The foundations of today’s financial centre were laid early: Parliament passed the MAS Act in 1970 and the Monetary Authority of Singapore opened its doors in 1971, fusing central banking, supervision, and market development under one roof — a rare, high-clarity model that proved decisive for credibility and growth.

A 60th birthday framed by confidence

This year’s National Day theme – «Building Our Singapore Together» – invites a forward-looking stock-take of what has worked: openness, rule of law, and pragmatism. Those same traits underpin finance, from banking to capital markets to the fast-maturing digital-assets stack.

Capital Keeps Choosing Singapore

Singapore’s asset-management industry has reached new highs, with AUM around S$6.1 trillion last year, reflecting steady global inflows and the city’s role as a regional allocation hub.

Family offices remain a standout story: the number of single-family offices climbed to about 2,000 in 2024, up sharply from 1,400 a year earlier, cementing Singapore’s position as Asia’s preferred base for private capital

Markets With Momentum

Confidence is visible on the bourse. SGX just posted record earnings and flagged its strongest IPO pipeline in years — proof that recent market-enhancing measures are bearing fruit and that deal-makers still see Singapore as a credible listing venue.

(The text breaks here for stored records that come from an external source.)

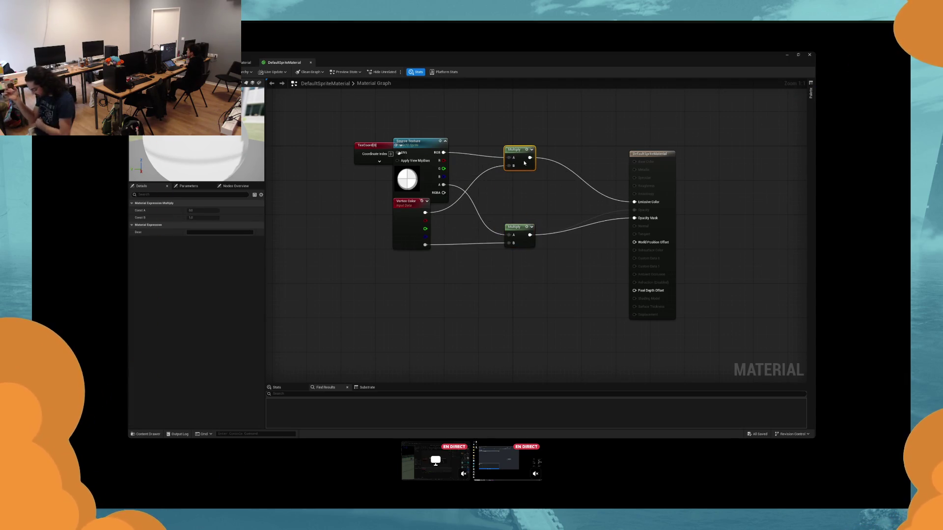
left_click_drag(524, 163, 525, 159)
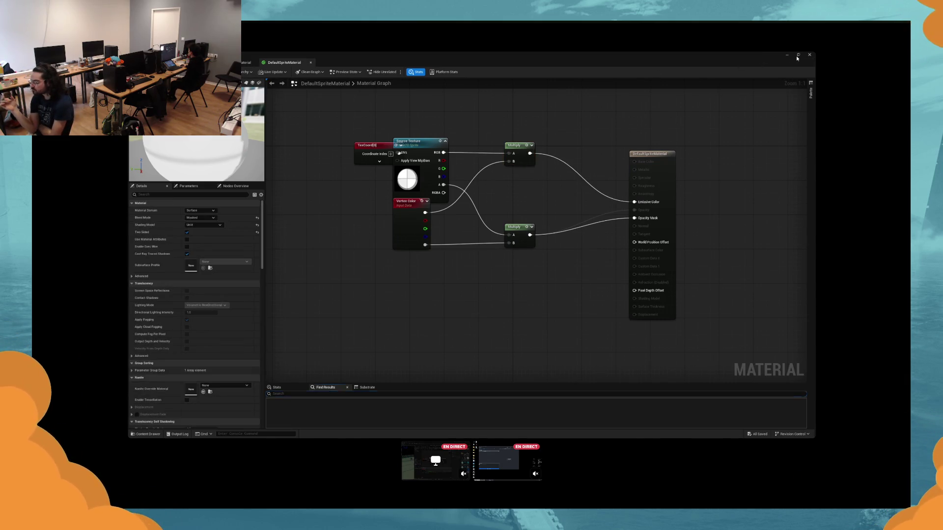
left_click(798, 55)
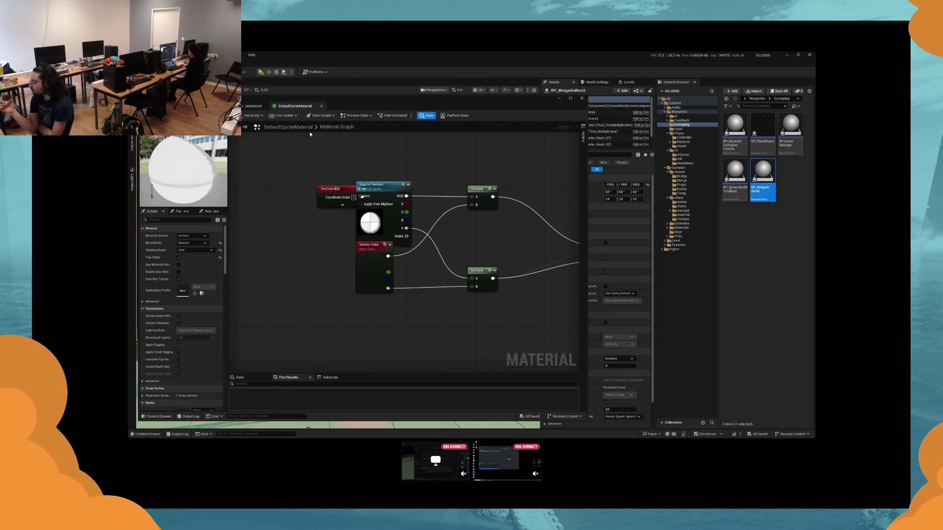
Step: Paste a copy into chara/material, rename it DefaultSpriteMaterial_CUSTOM, and open it
key("ctrl+b")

Sustainability is now mainstream in disclosure. From FY2025, Singapore issuers must report Scope 1 and 2 emissions in line with IFRS Sustainability standards — aligning the market with global best practice and sharpening investor comparability.

Prudent Innovation

The city’s digital banks — GXS, MariBank, ANEXT, Green Link Digital, and Trust Bank — spent 2024 narrowing losses and finding niches in consumer and SME finance, adding competitive verve to everyday banking without compromising stability.

On wholesale rails, MAS has treated innovation as infrastructure: Project Ubin proved DLT-based settlement concepts and evolved into Ubin+ for cross-border FX experiments; in parallel, Project Guardian is scaling real-world asset tokenisation with global regulators and industry.

High Standards

The 2023 money-laundering scandal tested the system’s defences. MAS concluded enforcement this July with S$27.45 million in penalties across nine institutions and tightened expectations — a tough episode handled transparently, with remediation demanded and delivered.

At the same time, to keep legitimate wealth flows efficient, authorities shortened processing for family-office tax incentives to ~3 months and worked with banks to speed account openings — a calibrated blend of vigilance and competitiveness.

A Festival That Convenes Finance and Tech

This November marks the 10th edition of the Singapore Fintech Festival, now the world’s largest of its kind — a signal that the city doesn’t just regulate innovation; it convenes it. Expect decarbonisation, digital assets, and cross-border payments to dominate the agenda again.

What to Watch Next

  • Listings & liquidity: Can SGX convert its IPO pipeline into marquee debuts and deeper secondary liquidity? Early signs are encouraging.
  • Sustainable finance at scale: Mandatory emissions reporting should accelerate capital re-pricing and green-product innovation.
  • Tokenised markets: Guardian’s expanding international coalition suggests 2026–2028 could see institutional-grade tokenised funds and collateral markets move beyond pilots.